Williams: Some of the challenges I'm seeing are mainly around ethical AI concerns, data privacy, and costly and resource-intensive models that go against budget and infrastructure constraints. On the vendor or stakeholder side, it's really more about educating our nontechnical stakeholders about the capabilities of AI and the limitations and trying to set realistic expectations.
We try to help our teams understand for their specific business area how AI can be applied. So how can we use AI in marketing or HR or legal, and giving them real-world use cases.
Verma: Gen AI is really important, and it's so easy to use ChatGPT, but what we find is that gen AI makes a good developer better and a worse developer worse. Good developers understand how to write good code and how good code integrates into projects. ChatGPT is just another tool to help write some of the code that fits into the project. That's the big challenge that we try to make sure our executives understand, that not everybody can use this in the most effective manner.

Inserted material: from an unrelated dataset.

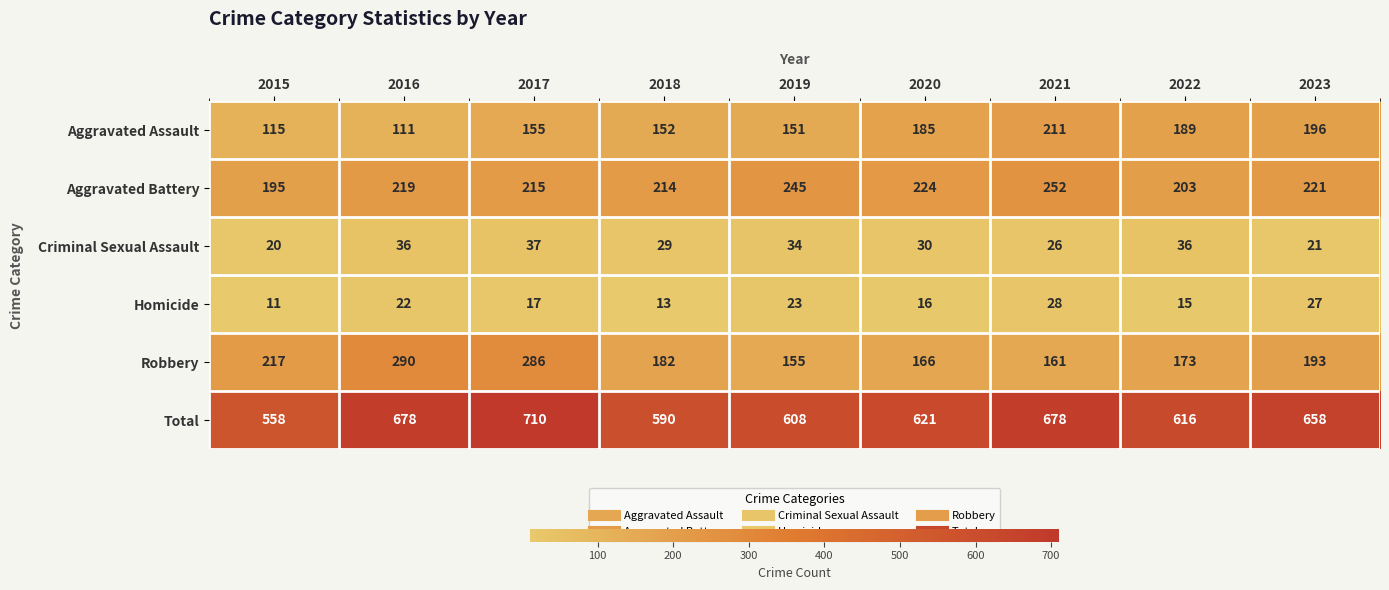

At which label does Homicide reach its peak?

2021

Jennings: There are some practical governance concerns that have emerged. One is understanding the tolerance for bad responses in certain contexts. Some problems, you may be more willing to accept a bad response because you structure the interface in such a way that there's a human in the loop. If you're attempting to not have a human in the loop, that could be problematic depending on what you want the model to do. Just getting better muscle for the organization to have a good intuition about where these models can potentially fail and in what ways.
In addition to that, understanding what training data went into that model, especially as models are used more as agents and have privileged access to different applications and data sources that might be pretty sensitive.
Kapoor: I think one of the biggest challenges that can happen is how companies use the data that comes back from LLM models and how they're going to use it within the application. Removing the human component scares me a lot.
Verma: It's automation versus augmentation. There are a lot of cases where augmentation is the big gain. I think automation is a very small, closed case -- there are very few things I think LLMs are ready in the world right now to automate.